> [Provided entries]
_ _ _ _

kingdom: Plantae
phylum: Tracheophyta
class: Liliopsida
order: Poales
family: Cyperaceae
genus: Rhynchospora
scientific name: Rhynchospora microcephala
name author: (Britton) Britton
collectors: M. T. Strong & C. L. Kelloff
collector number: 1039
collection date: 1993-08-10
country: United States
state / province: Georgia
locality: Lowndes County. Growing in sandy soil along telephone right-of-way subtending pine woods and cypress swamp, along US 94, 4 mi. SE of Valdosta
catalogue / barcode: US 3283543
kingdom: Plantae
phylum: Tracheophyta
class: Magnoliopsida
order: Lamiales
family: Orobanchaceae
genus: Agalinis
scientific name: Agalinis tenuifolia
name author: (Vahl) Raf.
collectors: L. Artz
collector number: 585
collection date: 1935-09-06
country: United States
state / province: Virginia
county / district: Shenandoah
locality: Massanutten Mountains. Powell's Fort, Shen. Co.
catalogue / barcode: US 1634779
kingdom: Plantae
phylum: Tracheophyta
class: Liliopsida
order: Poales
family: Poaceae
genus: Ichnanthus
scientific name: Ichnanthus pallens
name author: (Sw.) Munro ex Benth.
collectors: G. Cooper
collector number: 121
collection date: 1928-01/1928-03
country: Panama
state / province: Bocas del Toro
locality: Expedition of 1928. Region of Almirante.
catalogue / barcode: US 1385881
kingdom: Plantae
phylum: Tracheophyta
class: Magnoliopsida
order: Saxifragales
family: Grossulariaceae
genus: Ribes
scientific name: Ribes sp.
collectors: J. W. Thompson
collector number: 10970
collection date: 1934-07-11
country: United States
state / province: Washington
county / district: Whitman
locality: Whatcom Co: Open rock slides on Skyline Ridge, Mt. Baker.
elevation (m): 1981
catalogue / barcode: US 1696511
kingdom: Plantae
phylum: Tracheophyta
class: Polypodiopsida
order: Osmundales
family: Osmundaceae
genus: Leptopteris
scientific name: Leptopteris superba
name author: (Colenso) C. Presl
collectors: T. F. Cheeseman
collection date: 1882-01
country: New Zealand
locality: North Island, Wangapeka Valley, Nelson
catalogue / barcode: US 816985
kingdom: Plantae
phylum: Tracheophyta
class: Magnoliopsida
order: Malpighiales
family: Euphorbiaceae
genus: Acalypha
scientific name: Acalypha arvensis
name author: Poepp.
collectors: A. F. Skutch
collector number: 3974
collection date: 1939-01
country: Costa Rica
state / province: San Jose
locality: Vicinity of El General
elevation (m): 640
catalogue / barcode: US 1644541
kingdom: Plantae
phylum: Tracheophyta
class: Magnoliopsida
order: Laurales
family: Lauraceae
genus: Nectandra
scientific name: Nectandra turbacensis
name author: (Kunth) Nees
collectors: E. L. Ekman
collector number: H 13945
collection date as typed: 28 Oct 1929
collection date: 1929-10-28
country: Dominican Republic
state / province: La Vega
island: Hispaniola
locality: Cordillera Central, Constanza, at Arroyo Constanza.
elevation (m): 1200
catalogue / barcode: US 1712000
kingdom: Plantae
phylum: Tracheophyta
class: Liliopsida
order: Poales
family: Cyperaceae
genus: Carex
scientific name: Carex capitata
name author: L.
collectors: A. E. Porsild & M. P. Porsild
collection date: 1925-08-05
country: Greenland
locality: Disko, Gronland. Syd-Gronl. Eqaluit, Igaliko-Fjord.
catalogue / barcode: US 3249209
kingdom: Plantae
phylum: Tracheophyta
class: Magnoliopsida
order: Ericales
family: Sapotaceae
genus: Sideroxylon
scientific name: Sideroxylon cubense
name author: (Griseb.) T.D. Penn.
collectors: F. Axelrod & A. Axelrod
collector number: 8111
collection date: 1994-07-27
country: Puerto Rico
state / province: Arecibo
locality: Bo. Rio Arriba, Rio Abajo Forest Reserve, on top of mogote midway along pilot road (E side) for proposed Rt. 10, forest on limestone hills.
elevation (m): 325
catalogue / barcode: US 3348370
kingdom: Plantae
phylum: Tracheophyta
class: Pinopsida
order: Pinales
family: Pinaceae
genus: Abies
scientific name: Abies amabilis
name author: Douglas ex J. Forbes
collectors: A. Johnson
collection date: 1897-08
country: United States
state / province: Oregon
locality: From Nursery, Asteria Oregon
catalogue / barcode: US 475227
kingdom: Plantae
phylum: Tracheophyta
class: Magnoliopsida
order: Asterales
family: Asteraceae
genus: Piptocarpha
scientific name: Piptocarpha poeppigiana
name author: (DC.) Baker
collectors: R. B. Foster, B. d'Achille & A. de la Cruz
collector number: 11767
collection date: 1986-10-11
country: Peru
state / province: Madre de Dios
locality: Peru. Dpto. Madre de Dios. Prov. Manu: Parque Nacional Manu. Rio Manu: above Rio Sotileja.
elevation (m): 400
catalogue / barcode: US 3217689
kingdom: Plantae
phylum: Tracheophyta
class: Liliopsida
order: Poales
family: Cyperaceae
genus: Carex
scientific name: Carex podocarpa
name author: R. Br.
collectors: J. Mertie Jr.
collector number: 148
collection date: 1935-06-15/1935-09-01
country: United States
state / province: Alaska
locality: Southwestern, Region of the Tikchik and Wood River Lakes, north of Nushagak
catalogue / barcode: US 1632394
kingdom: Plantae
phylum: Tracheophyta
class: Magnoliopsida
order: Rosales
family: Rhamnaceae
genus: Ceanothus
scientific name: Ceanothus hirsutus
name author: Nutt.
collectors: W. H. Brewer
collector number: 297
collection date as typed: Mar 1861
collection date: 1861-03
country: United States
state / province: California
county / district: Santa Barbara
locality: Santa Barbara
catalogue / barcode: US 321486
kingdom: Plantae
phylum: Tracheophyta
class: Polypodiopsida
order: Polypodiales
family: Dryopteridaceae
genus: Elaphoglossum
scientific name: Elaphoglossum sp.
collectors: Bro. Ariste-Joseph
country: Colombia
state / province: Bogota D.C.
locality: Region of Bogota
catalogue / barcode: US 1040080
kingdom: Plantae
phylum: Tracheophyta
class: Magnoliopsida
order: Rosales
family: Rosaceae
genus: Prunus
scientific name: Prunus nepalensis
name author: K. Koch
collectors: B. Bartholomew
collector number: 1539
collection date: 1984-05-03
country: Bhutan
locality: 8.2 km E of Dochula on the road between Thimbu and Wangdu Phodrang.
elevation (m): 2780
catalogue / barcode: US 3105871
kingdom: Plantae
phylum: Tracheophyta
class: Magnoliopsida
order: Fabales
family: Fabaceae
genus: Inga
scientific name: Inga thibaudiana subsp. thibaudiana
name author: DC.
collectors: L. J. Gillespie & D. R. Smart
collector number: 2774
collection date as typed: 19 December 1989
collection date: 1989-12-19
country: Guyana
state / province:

_ _ _ _

> [What is being asked] Copy every line of the material above word for word, keeping the same order and line breaks.

> [Correct response]
kingdom: Plantae
phylum: Tracheophyta
class: Liliopsida
order: Poales
family: Cyperaceae
genus: Rhynchospora
scientific name: Rhynchospora microcephala
name author: (Britton) Britton
collectors: M. T. Strong & C. L. Kelloff
collector number: 1039
collection date: 1993-08-10
country: United States
state / province: Georgia
locality: Lowndes County. Growing in sandy soil along telephone right-of-way subtending pine woods and cypress swamp, along US 94, 4 mi. SE of Valdosta
catalogue / barcode: US 3283543
kingdom: Plantae
phylum: Tracheophyta
class: Magnoliopsida
order: Lamiales
family: Orobanchaceae
genus: Agalinis
scientific name: Agalinis tenuifolia
name author: (Vahl) Raf.
collectors: L. Artz
collector number: 585
collection date: 1935-09-06
country: United States
state / province: Virginia
county / district: Shenandoah
locality: Massanutten Mountains. Powell's Fort, Shen. Co.
catalogue / barcode: US 1634779
kingdom: Plantae
phylum: Tracheophyta
class: Liliopsida
order: Poales
family: Poaceae
genus: Ichnanthus
scientific name: Ichnanthus pallens
name author: (Sw.) Munro ex Benth.
collectors: G. Cooper
collector number: 121
collection date: 1928-01/1928-03
country: Panama
state / province: Bocas del Toro
locality: Expedition of 1928. Region of Almirante.
catalogue / barcode: US 1385881
kingdom: Plantae
phylum: Tracheophyta
class: Magnoliopsida
order: Saxifragales
family: Grossulariaceae
genus: Ribes
scientific name: Ribes sp.
collectors: J. W. Thompson
collector number: 10970
collection date: 1934-07-11
country: United States
state / province: Washington
county / district: Whitman
locality: Whatcom Co: Open rock slides on Skyline Ridge, Mt. Baker.
elevation (m): 1981
catalogue / barcode: US 1696511
kingdom: Plantae
phylum: Tracheophyta
class: Polypodiopsida
order: Osmundales
family: Osmundaceae
genus: Leptopteris
scientific name: Leptopteris superba
name author: (Colenso) C. Presl
collectors: T. F. Cheeseman
collection date: 1882-01
country: New Zealand
locality: North Island, Wangapeka Valley, Nelson
catalogue / barcode: US 816985
kingdom: Plantae
phylum: Tracheophyta
class: Magnoliopsida
order: Malpighiales
family: Euphorbiaceae
genus: Acalypha
scientific name: Acalypha arvensis
name author: Poepp.
collectors: A. F. Skutch
collector number: 3974
collection date: 1939-01
country: Costa Rica
state / province: San Jose
locality: Vicinity of El General
elevation (m): 640
catalogue / barcode: US 1644541
kingdom: Plantae
phylum: Tracheophyta
class: Magnoliopsida
order: Laurales
family: Lauraceae
genus: Nectandra
scientific name: Nectandra turbacensis
name author: (Kunth) Nees
collectors: E. L. Ekman
collector number: H 13945
collection date as typed: 28 Oct 1929
collection date: 1929-10-28
country: Dominican Republic
state / province: La Vega
island: Hispaniola
locality: Cordillera Central, Constanza, at Arroyo Constanza.
elevation (m): 1200
catalogue / barcode: US 1712000
kingdom: Plantae
phylum: Tracheophyta
class: Liliopsida
order: Poales
family: Cyperaceae
genus: Carex
scientific name: Carex capitata
name author: L.
collectors: A. E. Porsild & M. P. Porsild
collection date: 1925-08-05
country: Greenland
locality: Disko, Gronland. Syd-Gronl. Eqaluit, Igaliko-Fjord.
catalogue / barcode: US 3249209
kingdom: Plantae
phylum: Tracheophyta
class: Magnoliopsida
order: Ericales
family: Sapotaceae
genus: Sideroxylon
scientific name: Sideroxylon cubense
name author: (Griseb.) T.D. Penn.
collectors: F. Axelrod & A. Axelrod
collector number: 8111
collection date: 1994-07-27
country: Puerto Rico
state / province: Arecibo
locality: Bo. Rio Arriba, Rio Abajo Forest Reserve, on top of mogote midway along pilot road (E side) for proposed Rt. 10, forest on limestone hills.
elevation (m): 325
catalogue / barcode: US 3348370
kingdom: Plantae
phylum: Tracheophyta
class: Pinopsida
order: Pinales
family: Pinaceae
genus: Abies
scientific name: Abies amabilis
name author: Douglas ex J. Forbes
collectors: A. Johnson
collection date: 1897-08
country: United States
state / province: Oregon
locality: From Nursery, Asteria Oregon
catalogue / barcode: US 475227
kingdom: Plantae
phylum: Tracheophyta
class: Magnoliopsida
order: Asterales
family: Asteraceae
genus: Piptocarpha
scientific name: Piptocarpha poeppigiana
name author: (DC.) Baker
collectors: R. B. Foster, B. d'Achille & A. de la Cruz
collector number: 11767
collection date: 1986-10-11
country: Peru
state / province: Madre de Dios
locality: Peru. Dpto. Madre de Dios. Prov. Manu: Parque Nacional Manu. Rio Manu: above Rio Sotileja.
elevation (m): 400
catalogue / barcode: US 3217689
kingdom: Plantae
phylum: Tracheophyta
class: Liliopsida
order: Poales
family: Cyperaceae
genus: Carex
scientific name: Carex podocarpa
name author: R. Br.
collectors: J. Mertie Jr.
collector number: 148
collection date: 1935-06-15/1935-09-01
country: United States
state / province: Alaska
locality: Southwestern, Region of the Tikchik and Wood River Lakes, north of Nushagak
catalogue / barcode: US 1632394
kingdom: Plantae
phylum: Tracheophyta
class: Magnoliopsida
order: Rosales
family: Rhamnaceae
genus: Ceanothus
scientific name: Ceanothus hirsutus
name author: Nutt.
collectors: W. H. Brewer
collector number: 297
collection date as typed: Mar 1861
collection date: 1861-03
country: United States
state / province: California
county / district: Santa Barbara
locality: Santa Barbara
catalogue / barcode: US 321486
kingdom: Plantae
phylum: Tracheophyta
class: Polypodiopsida
order: Polypodiales
family: Dryopteridaceae
genus: Elaphoglossum
scientific name: Elaphoglossum sp.
collectors: Bro. Ariste-Joseph
country: Colombia
state / province: Bogota D.C.
locality: Region of Bogota
catalogue / barcode: US 1040080
kingdom: Plantae
phylum: Tracheophyta
class: Magnoliopsida
order: Rosales
family: Rosaceae
genus: Prunus
scientific name: Prunus nepalensis
name author: K. Koch
collectors: B. Bartholomew
collector number: 1539
collection date: 1984-05-03
country: Bhutan
locality: 8.2 km E of Dochula on the road between Thimbu and Wangdu Phodrang.
elevation (m): 2780
catalogue / barcode: US 3105871
kingdom: Plantae
phylum: Tracheophyta
class: Magnoliopsida
order: Fabales
family: Fabaceae
genus: Inga
scientific name: Inga thibaudiana subsp. thibaudiana
name author: DC.
collectors: L. J. Gillespie & D. R. Smart
collector number: 2774
collection date as typed: 19 December 1989
collection date: 1989-12-19
country: Guyana
state / province:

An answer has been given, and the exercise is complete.